Para as missões robóticas e, no futuro, tripuladas, esse conhecimento é crucial. O pó marciano representa um dos maiores desafios logísticos. As tempestades podem envolver o planeta durante semanas, como aconteceu em 2019, quando o rover Opportunity ficou fora de serviço. Em 2022, a acumulação de pó nos painéis solares selou o destino da missão InSight. Ao mesmo tempo, os redemoinhos podem ser aliados inesperados: em 2009, ajudaram a limpar os painéis do rover Spirit, prolongando a sua vida útil. Saber com precisão onde e quando esses redemoinhos se formam permitirá selecionar locais de aterragem mais seguros e planear estratégias de manutenção mais eficazes. «As nossas medições podem ajudar os cientistas a compreender as condições do vento no local de aterragem antes da aterragem, o que pode ajudá-los a estimar a quantidade de poeira que pode depositar-se nos painéis solares do rover e, portanto, a frequência com que devem autolimpar-se», concluiu Bickel.
A informação já está a ser utilizada para preparar a chegada do rover Rosalind Franklin, da missão ExoMars, prevista para 2030. Os engenheiros poderão antecipar com maior precisão a acumulação de poeira e o seu efeito sobre a energia solar, um fator que, como alertou o cientista Ralph Lorenz, continuará a ser «incerto» até que se compreenda melhor o comportamento dos redemoinhos. Para além da exploração marciana, as descobertas oferecem um laboratório natural para estudar a dinâmica atmosférica em condições muito diferentes das da Terra. «As condições únicas de Marte proporcionam um laboratório independente para comparar o funcionamento do clima terrestre e garantir que temos a formulação mais completa e geral possível da dinâmica atmosférica», explicou J. Michael Battalio, investigador da Universidade de Yale.

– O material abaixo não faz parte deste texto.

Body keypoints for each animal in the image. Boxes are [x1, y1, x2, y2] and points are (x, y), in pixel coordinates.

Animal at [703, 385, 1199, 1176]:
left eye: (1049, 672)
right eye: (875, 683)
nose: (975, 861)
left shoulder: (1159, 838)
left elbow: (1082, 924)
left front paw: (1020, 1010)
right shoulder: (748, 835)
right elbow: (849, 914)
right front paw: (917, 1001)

Esses resultados também destacam a importância de se ter observações de longo prazo. As duas décadas de dados que permitiram essa descoberta podem ser comprometidas se os orçamentos espaciais forem reduzidos, alertaram os cientistas. Sem essa continuidade, entender fenômenos de grande escala, como o ciclo do pó, seria muito mais difícil. Para Bickel, o mais fascinante é que esses fenómenos podem ser observados diretamente da órbita. “Acho incrível que possamos observar e rastrear redemoinhos de poeira em movimento em outro planeta”, afirmou. Ao seguir seu rastro, os cientistas não apenas descobriram ventos mais rápidos, mas também uma ferramenta inédita para estudar a atmosfera marciana de uma perspectiva global.

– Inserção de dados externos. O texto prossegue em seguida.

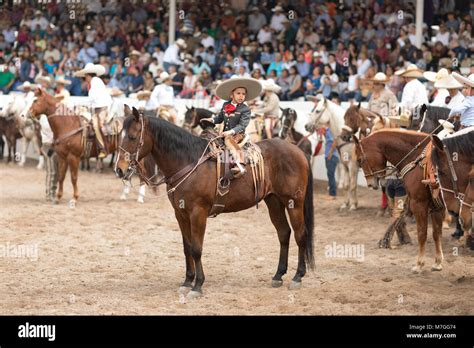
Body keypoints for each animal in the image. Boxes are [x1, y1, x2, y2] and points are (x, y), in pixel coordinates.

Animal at [115, 106, 314, 300]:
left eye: (132, 136)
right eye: (120, 136)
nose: (119, 169)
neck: (188, 161)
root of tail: (298, 151)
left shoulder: (198, 213)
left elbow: (196, 248)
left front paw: (197, 285)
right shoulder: (180, 214)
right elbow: (187, 247)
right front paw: (187, 281)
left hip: (294, 203)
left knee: (300, 235)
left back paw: (297, 276)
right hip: (273, 201)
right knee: (284, 233)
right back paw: (278, 275)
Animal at [354, 129, 446, 274]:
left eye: (360, 159)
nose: (369, 184)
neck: (417, 159)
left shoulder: (418, 203)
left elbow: (422, 233)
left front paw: (419, 264)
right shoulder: (437, 206)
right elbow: (436, 233)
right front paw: (437, 263)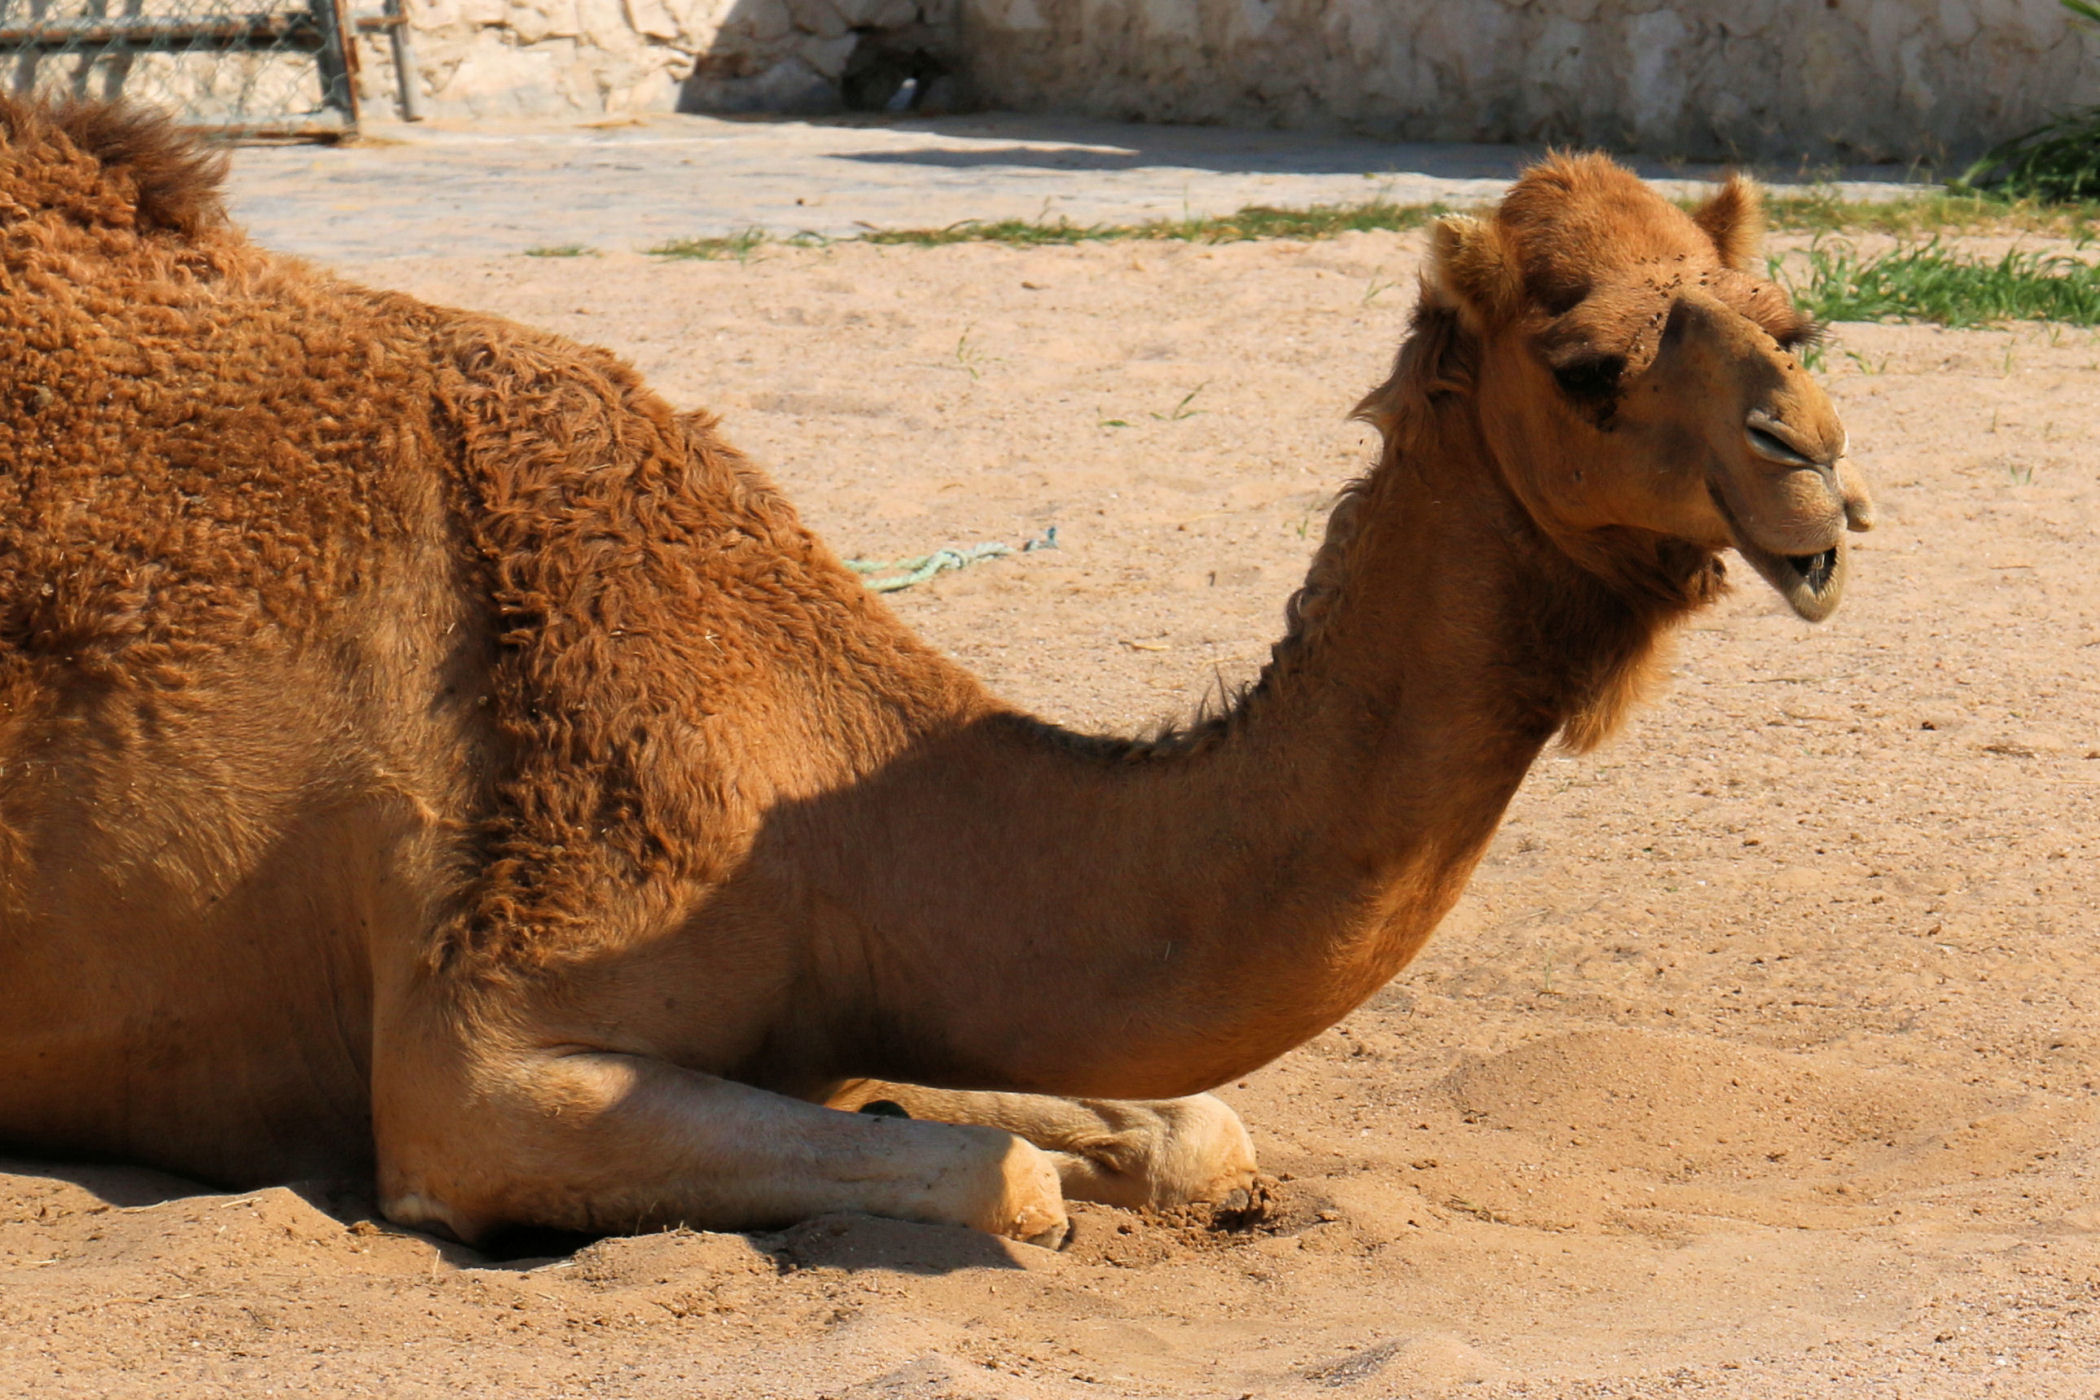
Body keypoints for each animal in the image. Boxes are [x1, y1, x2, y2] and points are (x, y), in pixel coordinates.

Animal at [0, 98, 1873, 1248]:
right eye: (1587, 365)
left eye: (1793, 316)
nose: (1818, 469)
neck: (824, 804)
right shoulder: (478, 1067)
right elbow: (1014, 1183)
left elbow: (1191, 1130)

A pesquisa representa uma mudança de escala. Até agora, a maioria das medições de redemoinhos em Marte vinha de rovers que se limitavam a pequenas áreas. O novo catálogo permite, pela primeira vez, compreender como o vento se comporta em todo o planeta, com resolução suficiente para melhorar as previsões meteorológicas, planear missões e reconstruir a história climática marciana. Os redemoinhos supersónicos de Marte já não são simples curiosidades fotográficas. Tornaram-se peças fundamentais para compreender um sistema atmosférico complexo e dinâmico que, embora opere em condições extremas, partilha princípios com o nosso. À medida que a exploração avança e mais dados são adicionados, estes redemoinhos continuarão a oferecer pistas valiosas sobre a relação entre o vento, o pó e a evolução de um mundo que continua a desafiar a ciência.